** BEGIN Selected text **

References ARM_COMPUTE_ERROR_ON_NULLPTR, arm_compute::test::validation::b, arm_compute::BFLOAT16, ITensorInfo::data_type(), arm_compute::F16, arm_compute::F32, arm_compute::test::validation::info, arm_compute::assembly_utils::map_to_arm_gemm_activation(), arm_compute::QASYMM8, arm_compute::QASYMM8_SIGNED, arm_compute::S32, arm_compute::S8, arm_compute::U8, and CpuGemmAssemblyDispatch::validate().

◆ has_opt_impl()

Status has_opt_impl	(	arm_compute::WeightFormat &	weight_format,
		const ITensorInfo *	a,
		const ITensorInfo *	b,
		const ITensorInfo *	c,
		const ITensorInfo *	d,
		const AsmGemmInfo &	info
	)

static

Indicates whether or not there is an optimal assembly implementation that can be used to process the given parameters.

This method has the same use of NEGEMMConvolutionLayer::has_opt_impl, with the only caveat that the value of arm_compute::WeightFormat need to be passed via the parameter info.

Returns: a status.

Definition at line 828 of file CpuGemmAssemblyDispatch.cpp.

 {
     ARM_COMPUTE_ERROR_ON_NULLPTR(a, b, d);
     ARM_COMPUTE_UNUSED(c);
     arm_gemm::Activation act         = assembly_utils::map_to_arm_gemm_activation(info.activation_info);
     Params               p           = extract_parameters(a, b, d, info);
     const CPUInfo       &ci          = NEScheduler::get().cpu_info();
     unsigned int         num_threads = NEScheduler::get().num_threads();
     arm_gemm::GemmConfig cfg;
     cfg.weight_format                           = assembly_utils::map_to_arm_gemm_weight_format(info.weight_format);
     arm_gemm::WeightFormat arm_gemm_expected_wf = assembly_utils::map_to_arm_gemm_weight_format(expected_weight_format);
     arm_gemm::GemmArgs     args(&ci, p.M, p.N, p.K, p.sections, p.batches, p.multis, p.indirect, act, num_threads,
                                 info.fixed_format, info.fast_mode, &cfg);
     // TODO: Incorporate info.transpose_b COMPMID-6595
     switch (a->data_type())
     {
         case DataType::F32:
             ARM_COMPUTE_RETURN_ERROR_ON_MSG(
                 !(arm_gemm::has_opt_gemm<float, float, arm_gemm::Nothing>(arm_gemm_expected_wf, args, {})),
                 "We could not find an optimized kernel for F32 input");
             break;
 #ifdef __aarch64__
         case DataType::U8:
         case DataType::QASYMM8:
             if (d->data_type() == DataType::S32)

** END Selected text **
** BEGIN Exercise materials **

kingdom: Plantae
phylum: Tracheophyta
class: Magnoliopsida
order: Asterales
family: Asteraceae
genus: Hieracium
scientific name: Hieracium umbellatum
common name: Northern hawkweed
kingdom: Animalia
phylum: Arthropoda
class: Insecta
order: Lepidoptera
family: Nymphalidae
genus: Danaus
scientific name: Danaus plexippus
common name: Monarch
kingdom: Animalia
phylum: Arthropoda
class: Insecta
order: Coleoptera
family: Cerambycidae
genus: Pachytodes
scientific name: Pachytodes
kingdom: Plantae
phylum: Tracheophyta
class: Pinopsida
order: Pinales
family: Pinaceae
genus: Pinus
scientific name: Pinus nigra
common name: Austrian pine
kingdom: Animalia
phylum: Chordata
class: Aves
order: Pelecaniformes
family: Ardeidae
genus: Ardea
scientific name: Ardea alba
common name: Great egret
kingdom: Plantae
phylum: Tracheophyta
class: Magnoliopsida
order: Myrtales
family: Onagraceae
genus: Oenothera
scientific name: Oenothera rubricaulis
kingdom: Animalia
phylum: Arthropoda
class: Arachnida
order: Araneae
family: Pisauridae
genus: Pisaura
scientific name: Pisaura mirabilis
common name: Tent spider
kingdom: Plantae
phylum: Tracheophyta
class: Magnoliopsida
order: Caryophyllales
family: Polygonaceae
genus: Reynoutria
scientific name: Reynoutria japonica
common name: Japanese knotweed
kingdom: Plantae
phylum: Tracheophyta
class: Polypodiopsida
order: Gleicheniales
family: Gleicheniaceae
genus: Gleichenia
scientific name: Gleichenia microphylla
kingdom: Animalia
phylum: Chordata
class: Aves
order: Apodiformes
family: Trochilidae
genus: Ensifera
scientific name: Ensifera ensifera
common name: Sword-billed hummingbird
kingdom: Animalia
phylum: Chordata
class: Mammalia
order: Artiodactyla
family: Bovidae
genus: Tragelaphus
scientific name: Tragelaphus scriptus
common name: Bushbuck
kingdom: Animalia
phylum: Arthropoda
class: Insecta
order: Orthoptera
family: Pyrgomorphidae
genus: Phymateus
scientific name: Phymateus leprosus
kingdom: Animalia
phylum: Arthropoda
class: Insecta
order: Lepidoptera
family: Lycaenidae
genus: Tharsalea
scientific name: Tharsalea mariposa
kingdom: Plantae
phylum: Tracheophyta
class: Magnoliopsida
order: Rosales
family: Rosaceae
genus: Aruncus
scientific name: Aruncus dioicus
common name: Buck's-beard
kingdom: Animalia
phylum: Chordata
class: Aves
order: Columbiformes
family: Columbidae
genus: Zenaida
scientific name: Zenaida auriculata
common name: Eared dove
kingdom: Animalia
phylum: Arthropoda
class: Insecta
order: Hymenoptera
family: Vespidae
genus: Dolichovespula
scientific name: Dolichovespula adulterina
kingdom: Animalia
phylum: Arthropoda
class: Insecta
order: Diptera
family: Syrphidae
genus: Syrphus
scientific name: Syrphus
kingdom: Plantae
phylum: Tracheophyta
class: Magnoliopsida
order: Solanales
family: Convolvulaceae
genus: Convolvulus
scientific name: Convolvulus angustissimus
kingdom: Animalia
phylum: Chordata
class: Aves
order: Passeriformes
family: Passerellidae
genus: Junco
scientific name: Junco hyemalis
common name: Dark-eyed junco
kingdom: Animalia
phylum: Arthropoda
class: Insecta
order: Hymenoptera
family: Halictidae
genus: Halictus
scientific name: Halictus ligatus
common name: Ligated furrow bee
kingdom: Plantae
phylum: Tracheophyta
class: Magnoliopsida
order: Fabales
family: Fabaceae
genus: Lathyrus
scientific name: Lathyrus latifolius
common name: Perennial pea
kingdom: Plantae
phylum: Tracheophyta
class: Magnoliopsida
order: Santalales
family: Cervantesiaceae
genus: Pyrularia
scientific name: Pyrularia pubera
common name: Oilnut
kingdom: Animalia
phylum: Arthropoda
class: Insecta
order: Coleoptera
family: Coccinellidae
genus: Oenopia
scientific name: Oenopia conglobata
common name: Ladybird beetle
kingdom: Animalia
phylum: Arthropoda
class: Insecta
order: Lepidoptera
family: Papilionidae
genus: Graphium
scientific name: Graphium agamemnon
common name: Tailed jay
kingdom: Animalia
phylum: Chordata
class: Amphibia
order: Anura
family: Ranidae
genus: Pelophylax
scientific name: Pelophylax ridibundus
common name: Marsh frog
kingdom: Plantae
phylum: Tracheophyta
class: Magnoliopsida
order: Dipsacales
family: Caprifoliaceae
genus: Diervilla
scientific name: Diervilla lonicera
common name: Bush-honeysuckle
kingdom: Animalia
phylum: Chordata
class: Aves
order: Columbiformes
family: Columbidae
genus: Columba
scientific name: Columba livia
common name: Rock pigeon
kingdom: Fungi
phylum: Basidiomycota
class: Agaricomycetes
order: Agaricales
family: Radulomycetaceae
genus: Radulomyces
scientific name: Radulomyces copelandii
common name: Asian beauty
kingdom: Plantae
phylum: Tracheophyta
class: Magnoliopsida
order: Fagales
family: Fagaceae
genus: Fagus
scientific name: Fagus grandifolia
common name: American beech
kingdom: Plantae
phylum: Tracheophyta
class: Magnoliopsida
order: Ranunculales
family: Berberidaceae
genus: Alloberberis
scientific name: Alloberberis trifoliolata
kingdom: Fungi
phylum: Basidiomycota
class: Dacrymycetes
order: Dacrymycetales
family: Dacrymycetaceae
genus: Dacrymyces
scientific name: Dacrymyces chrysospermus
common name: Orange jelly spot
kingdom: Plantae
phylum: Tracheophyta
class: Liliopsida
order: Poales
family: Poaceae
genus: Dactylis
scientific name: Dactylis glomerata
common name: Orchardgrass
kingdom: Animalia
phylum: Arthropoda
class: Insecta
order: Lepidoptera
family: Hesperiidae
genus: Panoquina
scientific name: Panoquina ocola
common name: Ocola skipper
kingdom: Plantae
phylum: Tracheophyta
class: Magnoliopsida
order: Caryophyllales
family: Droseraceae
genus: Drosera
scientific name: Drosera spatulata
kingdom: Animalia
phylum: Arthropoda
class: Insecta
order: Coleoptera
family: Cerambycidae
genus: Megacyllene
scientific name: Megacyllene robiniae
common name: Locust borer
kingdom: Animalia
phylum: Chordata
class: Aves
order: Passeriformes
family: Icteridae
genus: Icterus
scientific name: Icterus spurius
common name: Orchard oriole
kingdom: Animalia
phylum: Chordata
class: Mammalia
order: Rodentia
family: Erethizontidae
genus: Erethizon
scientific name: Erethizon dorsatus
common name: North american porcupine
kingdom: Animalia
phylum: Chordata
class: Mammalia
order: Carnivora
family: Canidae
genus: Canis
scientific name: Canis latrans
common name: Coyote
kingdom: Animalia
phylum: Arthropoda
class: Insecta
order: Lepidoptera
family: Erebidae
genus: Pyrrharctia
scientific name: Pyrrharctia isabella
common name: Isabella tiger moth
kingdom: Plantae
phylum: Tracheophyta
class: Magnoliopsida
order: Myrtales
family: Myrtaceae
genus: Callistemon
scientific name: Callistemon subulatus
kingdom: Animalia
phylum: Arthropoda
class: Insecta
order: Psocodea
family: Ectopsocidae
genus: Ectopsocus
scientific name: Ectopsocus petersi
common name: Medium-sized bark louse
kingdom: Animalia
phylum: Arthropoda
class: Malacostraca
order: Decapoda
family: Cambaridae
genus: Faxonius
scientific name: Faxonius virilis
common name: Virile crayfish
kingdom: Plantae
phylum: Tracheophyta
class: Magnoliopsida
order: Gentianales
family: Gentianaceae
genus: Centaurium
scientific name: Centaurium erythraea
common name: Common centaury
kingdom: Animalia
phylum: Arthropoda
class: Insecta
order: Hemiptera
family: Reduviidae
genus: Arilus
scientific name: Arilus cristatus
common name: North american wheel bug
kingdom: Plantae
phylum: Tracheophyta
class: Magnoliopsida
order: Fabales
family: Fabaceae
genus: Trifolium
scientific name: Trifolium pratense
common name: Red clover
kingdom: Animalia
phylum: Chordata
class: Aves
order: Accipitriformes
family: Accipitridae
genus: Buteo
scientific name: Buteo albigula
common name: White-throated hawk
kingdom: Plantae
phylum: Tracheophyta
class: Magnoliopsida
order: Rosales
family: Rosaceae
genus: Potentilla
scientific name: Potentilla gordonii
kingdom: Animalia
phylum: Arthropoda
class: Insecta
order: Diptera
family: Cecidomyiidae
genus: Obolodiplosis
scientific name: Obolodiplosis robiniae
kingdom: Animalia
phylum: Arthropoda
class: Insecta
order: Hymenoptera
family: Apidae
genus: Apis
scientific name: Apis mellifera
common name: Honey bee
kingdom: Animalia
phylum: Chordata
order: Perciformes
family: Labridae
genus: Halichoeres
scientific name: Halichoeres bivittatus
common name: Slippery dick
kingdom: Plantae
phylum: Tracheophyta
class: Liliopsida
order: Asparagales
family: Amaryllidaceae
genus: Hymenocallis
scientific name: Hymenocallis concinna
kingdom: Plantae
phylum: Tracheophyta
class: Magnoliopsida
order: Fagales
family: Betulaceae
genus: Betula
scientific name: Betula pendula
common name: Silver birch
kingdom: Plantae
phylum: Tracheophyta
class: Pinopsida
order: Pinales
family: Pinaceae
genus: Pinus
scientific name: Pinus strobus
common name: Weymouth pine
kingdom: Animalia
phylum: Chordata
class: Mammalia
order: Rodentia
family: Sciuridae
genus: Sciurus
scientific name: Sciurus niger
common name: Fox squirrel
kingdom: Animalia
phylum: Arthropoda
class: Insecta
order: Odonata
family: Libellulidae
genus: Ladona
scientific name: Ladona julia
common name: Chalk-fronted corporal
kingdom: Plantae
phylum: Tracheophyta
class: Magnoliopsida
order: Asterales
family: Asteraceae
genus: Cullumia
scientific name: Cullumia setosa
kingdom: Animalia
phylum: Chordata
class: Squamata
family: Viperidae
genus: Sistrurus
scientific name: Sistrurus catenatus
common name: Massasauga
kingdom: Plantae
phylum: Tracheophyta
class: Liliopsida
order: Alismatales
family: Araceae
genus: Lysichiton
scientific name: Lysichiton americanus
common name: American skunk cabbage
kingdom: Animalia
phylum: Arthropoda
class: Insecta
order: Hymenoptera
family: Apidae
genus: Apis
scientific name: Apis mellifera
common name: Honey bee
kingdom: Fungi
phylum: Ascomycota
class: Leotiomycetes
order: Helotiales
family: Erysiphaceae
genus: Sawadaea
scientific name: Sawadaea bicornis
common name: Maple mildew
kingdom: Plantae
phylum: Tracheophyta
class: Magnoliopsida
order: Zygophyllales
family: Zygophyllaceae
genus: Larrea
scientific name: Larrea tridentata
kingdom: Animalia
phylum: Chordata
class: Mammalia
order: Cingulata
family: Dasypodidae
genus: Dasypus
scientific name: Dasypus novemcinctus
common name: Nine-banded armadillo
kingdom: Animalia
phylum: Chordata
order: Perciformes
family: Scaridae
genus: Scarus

** END Exercise materials **

Task requirements:
A) Arrange everything in the listing from the line containing "order: Santalales" down to the line containing "order: Agaricales" as a numbered list, leaving out blank lines.
B) Pick up the has_opt_impl documentation after its last line and continue it.
The has_opt_impl documentation and the listing are independent of each other.

The results:
A)
1. order: Santalales
2. family: Cervantesiaceae
3. genus: Pyrularia
4. scientific name: Pyrularia pubera
5. common name: Oilnut
6. kingdom: Animalia
7. phylum: Arthropoda
8. class: Insecta
9. order: Coleoptera
10. family: Coccinellidae
11. genus: Oenopia
12. scientific name: Oenopia conglobata
13. common name: Ladybird beetle
14. kingdom: Animalia
15. phylum: Arthropoda
16. class: Insecta
17. order: Lepidoptera
18. family: Papilionidae
19. genus: Graphium
20. scientific name: Graphium agamemnon
21. common name: Tailed jay
22. kingdom: Animalia
23. phylum: Chordata
24. class: Amphibia
25. order: Anura
26. family: Ranidae
27. genus: Pelophylax
28. scientific name: Pelophylax ridibundus
29. common name: Marsh frog
30. kingdom: Plantae
31. phylum: Tracheophyta
32. class: Magnoliopsida
33. order: Dipsacales
34. family: Caprifoliaceae
35. genus: Diervilla
36. scientific name: Diervilla lonicera
37. common name: Bush-honeysuckle
38. kingdom: Animalia
39. phylum: Chordata
40. class: Aves
41. order: Columbiformes
42. family: Columbidae
43. genus: Columba
44. scientific name: Columba livia
45. common name: Rock pigeon
46. kingdom: Fungi
47. phylum: Basidiomycota
48. class: Agaricomycetes
49. order: Agaricales

B)
             {
                 ARM_COMPUTE_RETURN_ERROR_ON_MSG(
                     !(arm_gemm::has_opt_gemm<uint8_t, uint32_t, arm_gemm::Nothing>(arm_gemm_expected_wf, args, {})),
                     "We could not find an optimized kernel for U8/QASYMM8 input and U32 output");
             }
             else
             {
                 ARM_COMPUTE_RETURN_ERROR_ON_MSG(
                     !(arm_gemm::has_opt_gemm<uint8_t, uint8_t, arm_gemm::Requantize32>(arm_gemm_expected_wf, args, {})),
                     "We could not find an optimized kernel for U8 input and U8 output");
             }
             break;
         case DataType::S8:
         case DataType::QASYMM8_SIGNED:
             if (d->data_type() == DataType::S32)
             {
                 ARM_COMPUTE_RETURN_ERROR_ON_MSG(
                     !(arm_gemm::has_opt_gemm<int8_t, int32_t, arm_gemm::Nothing>(arm_gemm_expected_wf, args, {})),
                     "We could not find an optimized kernel for S8/QASYMM8_SIGNED input and S32 output");
             }
             else
             {
                 ARM_COMPUTE_RETURN_ERROR_ON_MSG(
                     !(arm_gemm::has_opt_gemm<int8_t, int8_t, arm_gemm::Requantize32>(arm_gemm_expected_wf, args, {})),
                     "We could not find an optimized kernel for S8 input and S8 output");
             }
             break;
 #endif /* __aarch64__ */
 #if defined(ARM_COMPUTE_ENABLE_BF16)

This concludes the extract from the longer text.